▶ [ACTIVITY] Show each line of the entries below in which the word "crore" appears.

+ + + + + + +

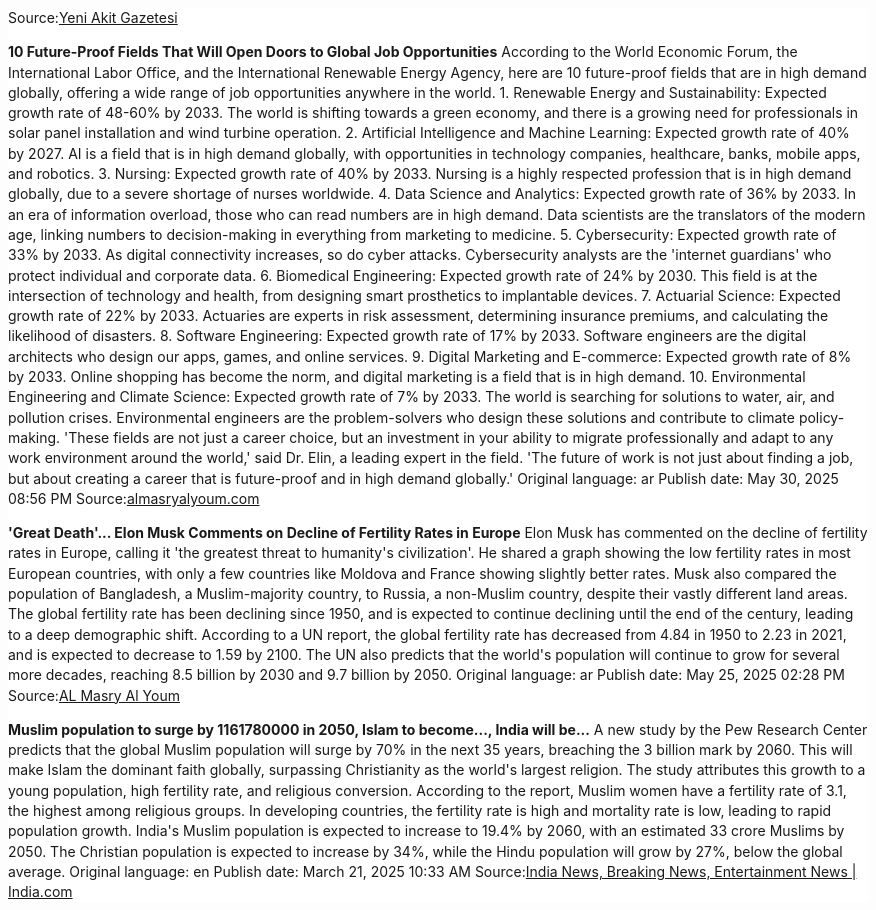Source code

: Source:[Yeni Akit Gazetesi](https://www.yeniakit.com.tr/haber/dunyanin-bebek-krizi-1936217.html)

**10 Future-Proof Fields That Will Open Doors to Global Job Opportunities**
According to the World Economic Forum, the International Labor Office, and the International Renewable Energy Agency, here are 10 future-proof fields that are in high demand globally, offering a wide range of job opportunities anywhere in the world. 1. Renewable Energy and Sustainability: Expected growth rate of 48-60% by 2033. The world is shifting towards a green economy, and there is a growing need for professionals in solar panel installation and wind turbine operation. 2. Artificial Intelligence and Machine Learning: Expected growth rate of 40% by 2027. AI is a field that is in high demand globally, with opportunities in technology companies, healthcare, banks, mobile apps, and robotics. 3. Nursing: Expected growth rate of 40% by 2033. Nursing is a highly respected profession that is in high demand globally, due to a severe shortage of nurses worldwide. 4. Data Science and Analytics: Expected growth rate of 36% by 2033. In an era of information overload, those who can read numbers are in high demand. Data scientists are the translators of the modern age, linking numbers to decision-making in everything from marketing to medicine. 5. Cybersecurity: Expected growth rate of 33% by 2033. As digital connectivity increases, so do cyber attacks. Cybersecurity analysts are the 'internet guardians' who protect individual and corporate data. 6. Biomedical Engineering: Expected growth rate of 24% by 2030. This field is at the intersection of technology and health, from designing smart prosthetics to implantable devices. 7. Actuarial Science: Expected growth rate of 22% by 2033. Actuaries are experts in risk assessment, determining insurance premiums, and calculating the likelihood of disasters. 8. Software Engineering: Expected growth rate of 17% by 2033. Software engineers are the digital architects who design our apps, games, and online services. 9. Digital Marketing and E-commerce: Expected growth rate of 8% by 2033. Online shopping has become the norm, and digital marketing is a field that is in high demand. 10. Environmental Engineering and Climate Science: Expected growth rate of 7% by 2033. The world is searching for solutions to water, air, and pollution crises. Environmental engineers are the problem-solvers who design these solutions and contribute to climate policy-making. 'These fields are not just a career choice, but an investment in your ability to migrate professionally and adapt to any work environment around the world,' said Dr. Elin, a leading expert in the field. 'The future of work is not just about finding a job, but about creating a career that is future-proof and in high demand globally.'
Original language: ar
Publish date: May 30, 2025 08:56 PM
Source:[almasryalyoum.com](https://www.almasryalyoum.com/news/details/3463720)

**'Great Death'... Elon Musk Comments on Decline of Fertility Rates in Europe**
Elon Musk has commented on the decline of fertility rates in Europe, calling it 'the greatest threat to humanity's civilization'. He shared a graph showing the low fertility rates in most European countries, with only a few countries like Moldova and France showing slightly better rates. Musk also compared the population of Bangladesh, a Muslim-majority country, to Russia, a non-Muslim country, despite their vastly different land areas. The global fertility rate has been declining since 1950, and is expected to continue declining until the end of the century, leading to a deep demographic shift. According to a UN report, the global fertility rate has decreased from 4.84 in 1950 to 2.23 in 2021, and is expected to decrease to 1.59 by 2100. The UN also predicts that the world's population will continue to grow for several more decades, reaching 8.5 billion by 2030 and 9.7 billion by 2050.
Original language: ar
Publish date: May 25, 2025 02:28 PM
Source:[AL Masry Al Youm](https://www.almasryalyoum.com/news/details/3459294)

**Muslim population to surge by 1161780000 in 2050, Islam to become..., India will be...**
A new study by the Pew Research Center predicts that the global Muslim population will surge by 70% in the next 35 years, breaching the 3 billion mark by 2060. This will make Islam the dominant faith globally, surpassing Christianity as the world's largest religion. The study attributes this growth to a young population, high fertility rate, and religious conversion. According to the report, Muslim women have a fertility rate of 3.1, the highest among religious groups. In developing countries, the fertility rate is high and mortality rate is low, leading to rapid population growth. India's Muslim population is expected to increase to 19.4% by 2060, with an estimated 33 crore Muslims by 2050. The Christian population is expected to increase by 34%, while the Hindu population will grow by 27%, below the global average.
Original language: en
Publish date: March 21, 2025 10:33 AM
Source:[India News, Breaking News, Entertainment News | India.com](https://www.india.com/viral/muslim-population-to-surge-by-1161780000-in-2050-islam-to-worlds-largest-religion-become-india-will-have-33-crore-muslims-pew-research-center-study-7699373/)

+ + + + + + +

▶ [OUTPUT OF THE EXERCISE]
A new study by the Pew Research Center predicts that the global Muslim population will surge by 70% in the next 35 years, breaching the 3 billion mark by 2060. This will make Islam the dominant faith globally, surpassing Christianity as the world's largest religion. The study attributes this growth to a young population, high fertility rate, and religious conversion. According to the report, Muslim women have a fertility rate of 3.1, the highest among religious groups. In developing countries, the fertility rate is high and mortality rate is low, leading to rapid population growth. India's Muslim population is expected to increase to 19.4% by 2060, with an estimated 33 crore Muslims by 2050. The Christian population is expected to increase by 34%, while the Hindu population will grow by 27%, below the global average.
Source:[India News, Breaking News, Entertainment News | India.com](https://www.india.com/viral/muslim-population-to-surge-by-1161780000-in-2050-islam-to-worlds-largest-religion-become-india-will-have-33-crore-muslims-pew-research-center-study-7699373/)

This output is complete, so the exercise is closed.